- _What is expected_
Please give the listing again in full, leaving out its images.

- _Stored data_
※ ※ ※
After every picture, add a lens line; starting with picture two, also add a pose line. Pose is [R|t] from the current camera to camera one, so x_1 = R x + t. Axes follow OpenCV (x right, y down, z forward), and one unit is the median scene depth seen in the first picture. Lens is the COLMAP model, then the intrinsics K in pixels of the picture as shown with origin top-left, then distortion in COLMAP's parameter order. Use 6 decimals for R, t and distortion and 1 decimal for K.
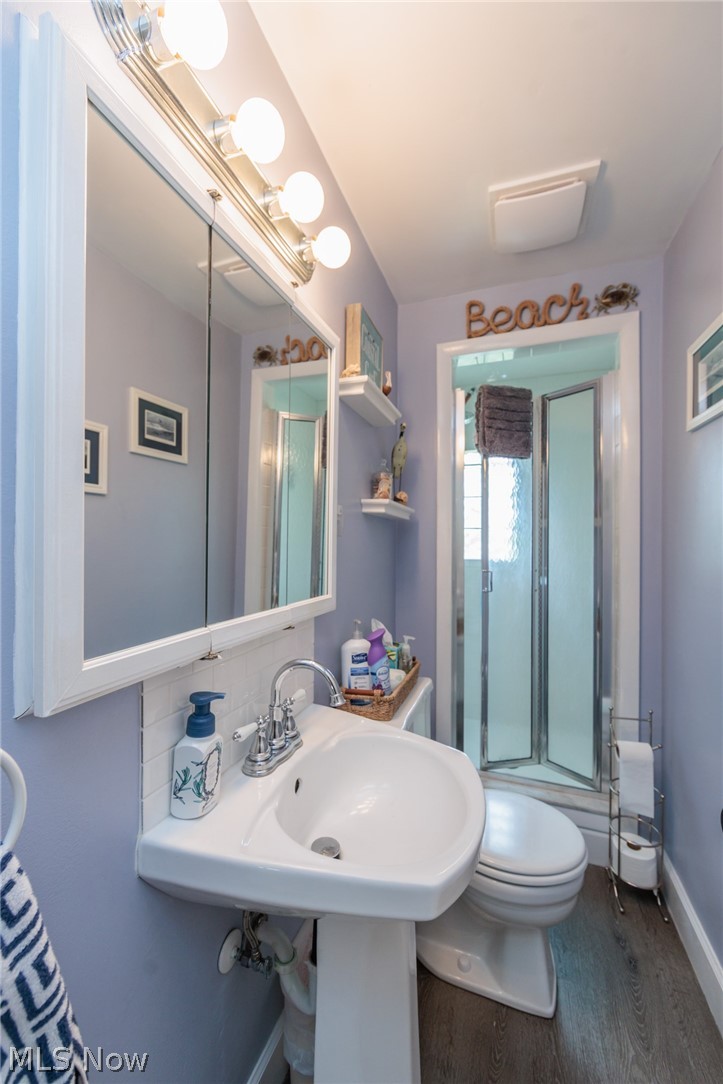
lens RADIAL K [[423.6, 0, 361.5], [0, 423.6, 542.0], [0, 0, 1]] dist [-0.002387, -0.000103]
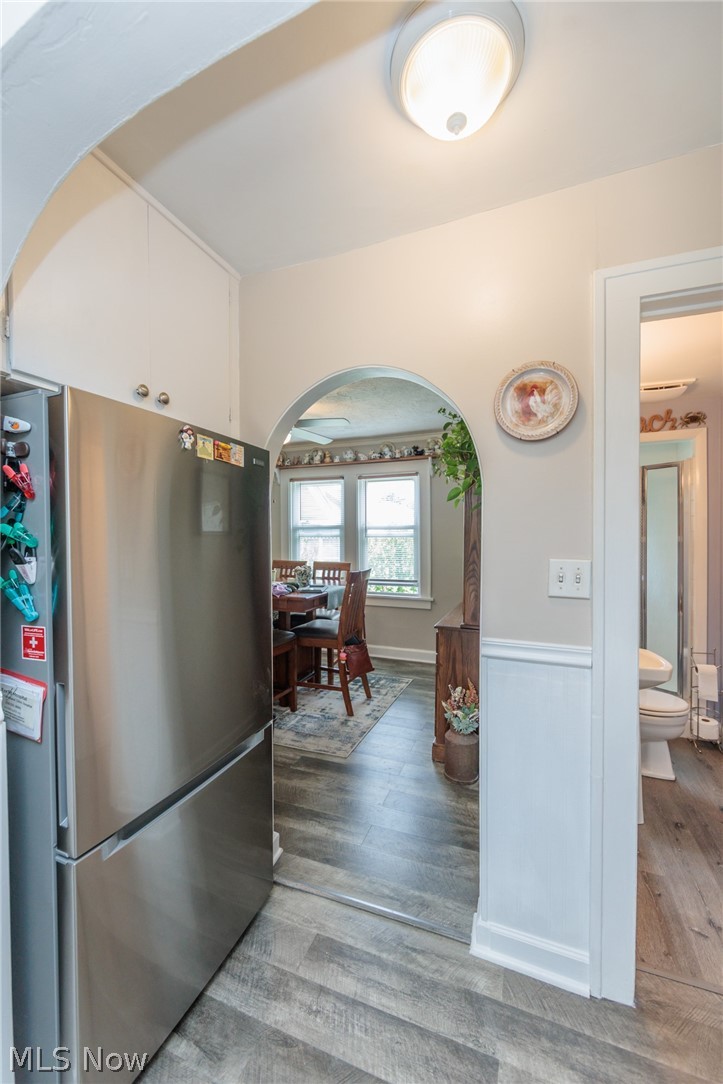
lens RADIAL K [[430.4, 0, 361.5], [0, 430.4, 542.0], [0, 0, 1]] dist [-0.002330, -0.000094]
pose [[0.999589, -0.009953, -0.026897, -0.760570], [0.010240, 0.999892, 0.010531, -0.093747], [0.026789, -0.010802, 0.999583, -0.864971]]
※ ※ ※
- _Solution to the problem_
After every picture, add a lens line; starting with picture two, also add a pose line. Pose is [R|t] from the current camera to camera one, so x_1 = R x + t. Axes follow OpenCV (x right, y down, z forward), and one unit is the median scene depth seen in the first picture. Lens is the COLMAP model, then the intrinsics K in pixels of the picture as shown with origin top-left, then distortion in COLMAP's parameter order. Use 6 decimals for R, t and distortion and 1 decimal for K.
lens RADIAL K [[423.6, 0, 361.5], [0, 423.6, 542.0], [0, 0, 1]] dist [-0.002387, -0.000103]
lens RADIAL K [[430.4, 0, 361.5], [0, 430.4, 542.0], [0, 0, 1]] dist [-0.002330, -0.000094]
pose [[0.999589, -0.009953, -0.026897, -0.760570], [0.010240, 0.999892, 0.010531, -0.093747], [0.026789, -0.010802, 0.999583, -0.864971]]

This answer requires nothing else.